A recently posted study, Employers United: An Empirical Analysis of Corporate Political Speech in The Wake of the Affordable Care Act, by an interdisciplinary team of researchers offers novel insights on the intersection of health care reform, securities regulation, corporate finance, and the First Amendment.  This study dissects one novel corporate speech venue – namely, Securities and Exchange Commission (SEC) disclosure statements – which employers used immediately after the ACA’s enactment to prominently announce significant new costs imposed by the law.  The Obama Administration quickly chastised these companies for filing “improper” SEC disclosures and unnecessarily alarming the public.  To test the allegation that the disclosures were politically motivated, we conducted an in-depth, empirical study of all relevant SEC filings for the quarter following the ACA’s enactment.  Our study reveals that, contrary to the Administration’s initial suggestion, the disclosures were not only proper but, in most cases, required.  Any political statements were by the politicians, not the regulated firms.      
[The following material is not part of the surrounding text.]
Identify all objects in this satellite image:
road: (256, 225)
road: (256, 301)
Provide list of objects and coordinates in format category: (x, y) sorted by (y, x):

Combining our expertise in health care law, accounting, finance, and taxation we offer a comprehensive, unique analysis of these issues.  I am riding on the coattails of my co-authors, whose previous empirical study measuring corporate lobbying expenditures was widely publicized and cited by the Associated Press, The Atlantic, National Public Radio, Barron’s, MSNBC, The Washington Times, among other media and scholarly sources.

1 Comments:

Blogger Jim Chen said...

Nicely done, Elizabeth! Congratulations to you and your coauthors. You've provided a very nice counterexample to your colleague Lisa Milot's recent paper, Illuminating Innumeracy. Again, well done!